Are patient In an effort to increase costs and increase efficiency, the hospital was excluded.
The reason for this is that the country’s hospitals are shifting from a fee-paying service model to one that rewards quality and safety. Early next year, Medicare will require that by 2018 at least 30 percent – and 50 percent – of all payments be shifted from fee-for-service to alternative models based on quality of care, not services provided.
In a breakout session Tuesday titled “A Master Class in Value-Based Care” US News Hospital tomorrow Conference in the District of Columbia, the expert discussed how hospitals and health care systems are paving the way between these changes.
The participants of the panel included Drs. Jim Frankfort, Chief Medical Officer and Vice President of Clinical Informatics for IMS Health; Dr. Harlan Levine, Chief Executive at the City of Hope Medical Foundation; And Dr. Michael Shatzelin, Senior Vice President and Group Ministry, executive operations for Ascension Health.
Mary Bekaz, vice president of strategy and chief of staff for value-based care at Conifer Health Solutions moderated the conversation.
- Frankfurt said that hospitals would need to work collaboratively to collect more data addressing micro issues in cost and quality. Most of the benefits, he said, have come due to emergency room visits and low penetration.
- Levine said that too much burden is placed on patients to find a health plan, and consumers are placed in the midst of healthcare to make decisions based on cost. “Patients do not have time to think about which network they should be in”. “When you think of people who are seriously ill, you have to make sure that the pendulum doesn’t swing too far, and you still have to use it for seriously ill people.”
- Schützlein explains what new payment patients need toward a value-based model, as they limit access to certain providers.
- Some patients, Levine said, may benefit more from a meeting with nurse practitioners, and others may save a trip to the doctor’s office Using telemedicine. However, they caution that some initiative of patients is the best service for regular caregivers. Consumer shopping for care can reduce the cost of care, he said, but in more urgent settings or for complex situations, care begins to fragment, placing a burden on the patient.
- When it comes to expansion MedicaidShutzelin, the government’s program for low-income Americans, said the expansion is only part of the solution.

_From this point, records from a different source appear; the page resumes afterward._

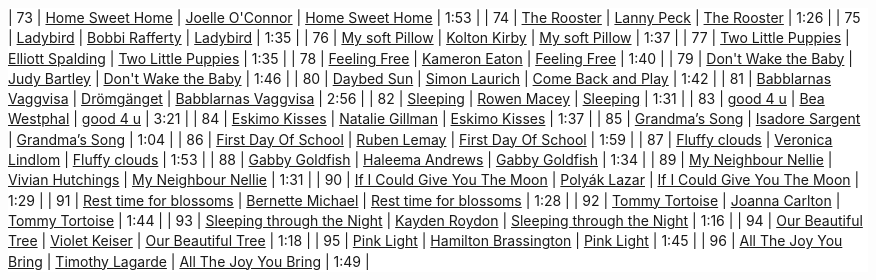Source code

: | 73 | [Home Sweet Home](https://open.spotify.com/track/6nOJUgNCKLCbd29mc2ONrh) | [Joelle O'Connor](https://open.spotify.com/artist/7oyDtkckEvUfpxwot9O3xn) | [Home Sweet Home](https://open.spotify.com/album/5ZQpQWyS5DFKvLBGCxwEFy) | 1:53 |
| 74 | [The Rooster](https://open.spotify.com/track/7JiAg8jIQkAzSy0lEap7Zg) | [Lanny Peck](https://open.spotify.com/artist/02tsxaTHlK3q64g9iSXaSq) | [The Rooster](https://open.spotify.com/album/4h9R9eY5y1mcLmtmWYoyLb) | 1:26 |
| 75 | [Ladybird](https://open.spotify.com/track/29m9bqkYtMvxDEO6QQYLJ3) | [Bobbi Rafferty](https://open.spotify.com/artist/0m9pUjmNedBWPtNVf0ZVlt) | [Ladybird](https://open.spotify.com/album/4LTG85GVjf5C17cdMaWGsh) | 1:35 |
| 76 | [My soft Pillow](https://open.spotify.com/track/48eYBs43e6clWY8PPOazMA) | [Kolton Kirby](https://open.spotify.com/artist/3FIhEwJntBEpDBS3QjuL1L) | [My soft Pillow](https://open.spotify.com/album/5OmLzmBH0dxdHdZupwZXAV) | 1:37 |
| 77 | [Two Little Puppies](https://open.spotify.com/track/4GlMPAwMs4zrQBoSKPtC2N) | [Elliott Spalding](https://open.spotify.com/artist/690gVgjN9rkeuiQvRNo4Ei) | [Two Little Puppies](https://open.spotify.com/album/4wg136q3fjaQjTiXhehZjh) | 1:35 |
| 78 | [Feeling Free](https://open.spotify.com/track/4kU5W6f7sTXMyRFXQZPd6x) | [Kameron Eaton](https://open.spotify.com/artist/19sBCdUL9oi4ameglzcBwE) | [Feeling Free](https://open.spotify.com/album/7ymXb7UUqHphUhISWLVE1r) | 1:40 |
| 79 | [Don't Wake the Baby](https://open.spotify.com/track/32ibtpTcLgQ40XUytiXkt0) | [Judy Bartley](https://open.spotify.com/artist/3LviZuoIAm8vDjxT4otaY7) | [Don't Wake the Baby](https://open.spotify.com/album/4nrLf0JMoHsMhWo5cdIIrc) | 1:46 |
| 80 | [Daybed Sun](https://open.spotify.com/track/39D7RXyVB2RqORz7EGZo7E) | [Simon Laurich](https://open.spotify.com/artist/5V5rkOqIVFS3gKsL70VBJu) | [Come Back and Play](https://open.spotify.com/album/07AVnCTTs4WcglZ1YZJGTG) | 1:42 |
| 81 | [Babblarnas Vaggvisa](https://open.spotify.com/track/6o7a47Zzezp5CYXLsZUSip) | [Drömgänget](https://open.spotify.com/artist/5NtcguollUT5sy9Gxkhgq7) | [Babblarnas Vaggvisa](https://open.spotify.com/album/2eOy4C6JJ0FQ0VNI1UW9FB) | 2:56 |
| 82 | [Sleeping](https://open.spotify.com/track/1TTria4qf94N8PlCJ5kD38) | [Rowen Macey](https://open.spotify.com/artist/5ZFLDtCcoVaTyAfLu297U4) | [Sleeping](https://open.spotify.com/album/0DaXkvO7MJWewh6qpAhNpf) | 1:31 |
| 83 | [good 4 u](https://open.spotify.com/track/2QhEuuK0jdjWrhUrouMIuz) | [Bea Westphal](https://open.spotify.com/artist/1WYKnoHGJ7nwH1S9SyZsYc) | [good 4 u](https://open.spotify.com/album/3WjUXzSAY62ypc7b7ON8e6) | 3:21 |
| 84 | [Eskimo Kisses](https://open.spotify.com/track/6bvegR4AlPHL4vH6mSdI0L) | [Natalie Gillman](https://open.spotify.com/artist/6d7LO8Ouv0KFEQ3VLwdeQ1) | [Eskimo Kisses](https://open.spotify.com/album/5KudmfKFnnIKV5vjDxUjh6) | 1:37 |
| 85 | [Grandma’s Song](https://open.spotify.com/track/12cNto2PJOzdzSLWb0LKeq) | [Isadore Sargent](https://open.spotify.com/artist/02IBHWwjAEhx7xZJQDyx0K) | [Grandma’s Song](https://open.spotify.com/album/29teXxE4oqjsWN9zsKKaWn) | 1:04 |
| 86 | [First Day Of School](https://open.spotify.com/track/3fNr7Xp74gVlpL6Dg0RErN) | [Ruben Lemay](https://open.spotify.com/artist/3kVgDlYpszYo5w9bM3tzmk) | [First Day Of School](https://open.spotify.com/album/5RoqM9UTBxaX7KZFgWXmv4) | 1:59 |
| 87 | [Fluffy clouds](https://open.spotify.com/track/5GoTxGJbXchgq0T9E4Qx3w) | [Veronica Lindlom](https://open.spotify.com/artist/6MG7YNj5RIqSYJVDQP7YfZ) | [Fluffy clouds](https://open.spotify.com/album/6IbE37gGj3iYOv54OlyfBq) | 1:53 |
| 88 | [Gabby Goldfish](https://open.spotify.com/track/7DBZniWi3JF3iAHY7AmqKU) | [Haleema Andrews](https://open.spotify.com/artist/2NfeYG57SY7w0whb8XUXcm) | [Gabby Goldfish](https://open.spotify.com/album/1GhnGptvUiNQoefVrfxvW0) | 1:34 |
| 89 | [My Neighbour Nellie](https://open.spotify.com/track/4p8dNTAfY9aYqbUxjOOvkq) | [Vivian Hutchings](https://open.spotify.com/artist/05nMNToGOyGhqH0OrutEBf) | [My Neighbour Nellie](https://open.spotify.com/album/6G0FfEQPyxz2q58x92BDQK) | 1:31 |
| 90 | [If I Could Give You The Moon](https://open.spotify.com/track/0ArYNcJaVGmVE9lZ7k3Y2t) | [Polyák Lazar](https://open.spotify.com/artist/04qxCyQREKAuS2k9LAQbEZ) | [If I Could Give You The Moon](https://open.spotify.com/album/2YNSmu6Gvkw9labT7ZIGWh) | 1:29 |
| 91 | [Rest time for blossoms](https://open.spotify.com/track/786mO43v2Nc1cDVxf7urrt) | [Bernette Michael](https://open.spotify.com/artist/4DUIwR3vpLeBkdTzM3lf3d) | [Rest time for blossoms](https://open.spotify.com/album/4kqsQOwZPtVQvGD573V99o) | 1:28 |
| 92 | [Tommy Tortoise](https://open.spotify.com/track/6XCI3rblsYcL08EBn64RoG) | [Joanna Carlton](https://open.spotify.com/artist/7dXo2q3715N1By7UKzdBkN) | [Tommy Tortoise](https://open.spotify.com/album/7lwd6OpT6WlOULQJZNxKmX) | 1:44 |
| 93 | [Sleeping through the Night](https://open.spotify.com/track/7eRsay6jbPHigkTnPAC9Aq) | [Kayden Roydon](https://open.spotify.com/artist/33lopRkxhpLfc268jbtTxS) | [Sleeping through the Night](https://open.spotify.com/album/3rYZPKvnCpYsO6xpGqwXDb) | 1:16 |
| 94 | [Our Beautiful Tree](https://open.spotify.com/track/1fmvzhkDcSVVUrUliEwpyX) | [Violet Keiser](https://open.spotify.com/artist/6ckrAl1KF3PDf26YrMNWCH) | [Our Beautiful Tree](https://open.spotify.com/album/6KnfkeKZIDLoQs6ZLtq309) | 1:18 |
| 95 | [Pink Light](https://open.spotify.com/track/5FWtQH8lfNoemFnSYAeae2) | [Hamilton Brassington](https://open.spotify.com/artist/2drFpNFME5CXEexfl7UZYm) | [Pink Light](https://open.spotify.com/album/0dTRDCu9JEZ8C34DicwwX7) | 1:45 |
| 96 | [All The Joy You Bring](https://open.spotify.com/track/7bkTcd4fUsUdPkmYacuknd) | [Timothy Lagarde](https://open.spotify.com/artist/2YC9D3mRFOIozOVYnAcB3e) | [All The Joy You Bring](https://open.spotify.com/album/0R13b9eCSz4j2znqTspjfI) | 1:49 |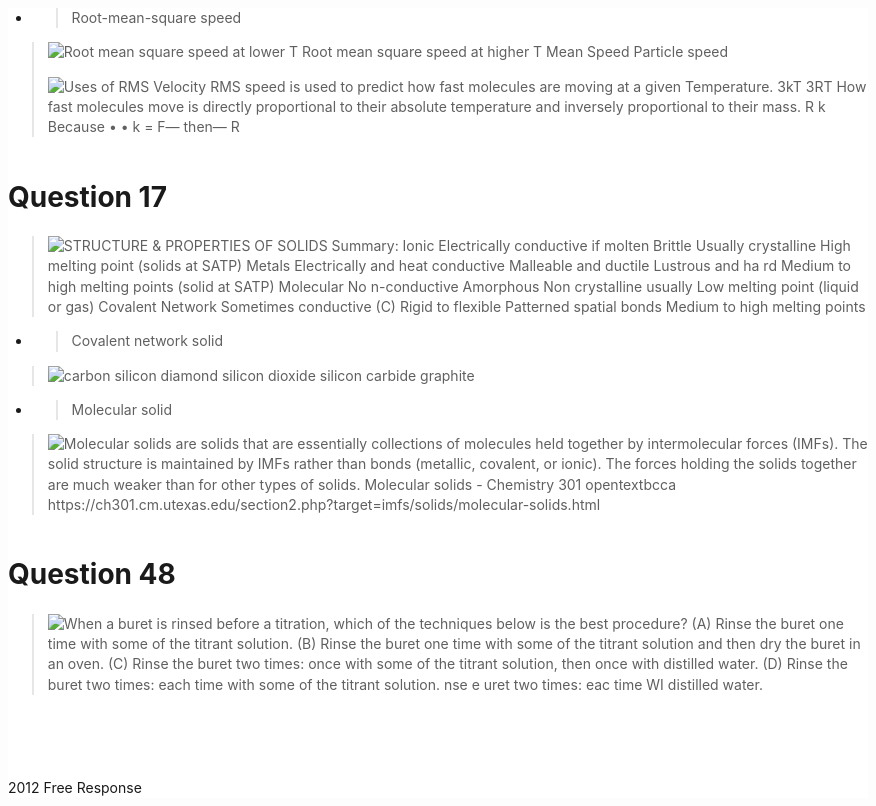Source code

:   - > Root-mean-square speed

> ![Root mean square speed at lower T Root mean square speed at higher T
> Mean Speed Particle speed ](./media/image143.png)
> 
> ![Uses of RMS Velocity RMS speed is used to predict how fast molecules
> are moving at a given Temperature. 3kT 3RT How fast molecules move is
> directly proportional to their absolute temperature and inversely
> proportional to their mass. R k Because • • k = F— then— R
> ](./media/image144.png)

# Question 17

> ![STRUCTURE & PROPERTIES OF SOLIDS Summary: Ionic Electrically
> conductive if molten Brittle Usually crystalline High melting point
> (solids at SATP) Metals Electrically and heat conductive Malleable and
> ductile Lustrous and ha rd Medium to high melting points (solid at
> SATP) Molecular No n-conductive Amorphous Non crystalline usually Low
> melting point (liquid or gas) Covalent Network Sometimes conductive
> (C) Rigid to flexible Patterned spatial bonds Medium to high melting
> points ](./media/image145.png)

  - > Covalent network solid

> ![carbon silicon diamond silicon dioxide silicon carbide graphite
> ](./media/image146.png)

  - > Molecular solid

> ![Molecular solids are solids that are essentially collections of
> molecules held together by intermolecular forces (IMFs). The solid
> structure is maintained by IMFs rather than bonds (metallic, covalent,
> or ionic). The forces holding the solids together are much weaker than
> for other types of solids. Molecular solids - Chemistry 301
> opentextbcca
> https://ch301.cm.utexas.edu/section2.php?target=imfs/solids/molecular-solids.html
> ](./media/image147.png)

# Question 48

> ![When a buret is rinsed before a titration, which of the techniques
> below is the best procedure? (A) Rinse the buret one time with some of
> the titrant solution. (B) Rinse the buret one time with some of the
> titrant solution and then dry the buret in an oven. (C) Rinse the
> buret two times: once with some of the titrant solution, then once
> with distilled water. (D) Rinse the buret two times: each time with
> some of the titrant solution. nse e uret two times: eac time WI
> distilled water. ](./media/image148.png)

 

 

2012 Free Response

Many patients, he explains, will get health care coverage for the first time. So they will need guidance when it comes to using the health care system and finding a medical home. Health care providers, he said, would need to take a proactive approach such as providing transportation.
Levine says providers ultimately understand that the country cannot spend as much on health care as it does. “We don’t need too much cost to keep the patient back,” he said. “We won’t have to incur too much economic cost on medical groups.”